Given a positive integer K and a directed graph G with weighted edges, return a new graph H satisfying all the following conditions, if such a graph exists:
1. G and H contain exactly the same set of vertices.
2. H contains only edges in G, but G may contain edges not in H.
3. A path exists in H of length at most K between each pair of vertices in each direction.
4. No edge can be removed from H while still satisfying condition 3.
Where more than one graph exists satsifying these conditions, return the one with the least total weight. You may assume G does not contain edges with negative weights.

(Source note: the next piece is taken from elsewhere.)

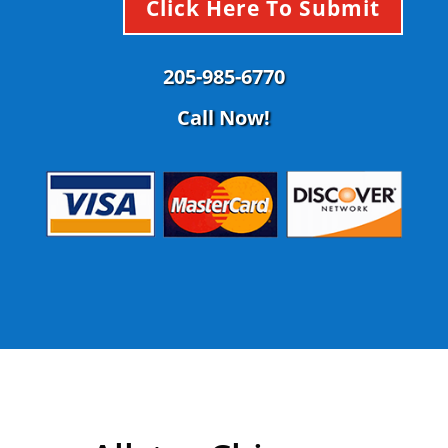
Click Here To Submit
205-985-6770
Call Now!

Here is an example G, each triplet representing the <start, end, weight> of an edge:
<1, 2, 40>
<1, 3, 12>
<1, 4, 50>
<2, 1, 84>
<2, 3, 19>
<2, 4, 69>
<3, 1, 25>
<3, 2, 78>
<3, 4, 93>
<4, 1, 75>
<4, 2, 36>
<4, 3, 96>
Your program should produce the following H given the above G and K = 2:
<1, 2, 40>
<1, 4, 50>
<2, 1, 84>
<2, 3, 19>
<3, 1, 25>
<4, 2, 36>
discussion of the problem
@khird I have never done anything with digraphs nor really studied graph theory and so I am not really sure I am equipped to handle this challenge. However, let me ask a few things and perhaps I will learn something. Given that you have an edge <x, y, z> if there is another edge <y, x, z> either one could be removed without affecting the vertices? Or does a vertex need at least one start point and one end point? Looking at the example, it would have seemed the solution should have excluded <2,1,84> as it already had <1,2,40> because it doesn't affect the vertices but reduces the count. Is there an issue with "length" that I am not quite sure I follow?
Think of edges in a directed graph as arrows, which you can follow in the direction they point but not in the opposite direction. The edge <1, 2, 40> allows you to go *from* node 1 *to* node 2, while <2, 1, 84> allows you to go *to* node 1 *from* node 2. So if you exclude the edge you suggested, the graph no longer satisfies the third condition (k-hop rule) because it's no longer possible to get from node 4 to node 1 in two hops (shortest path is 4->2->3->1, which is three hops).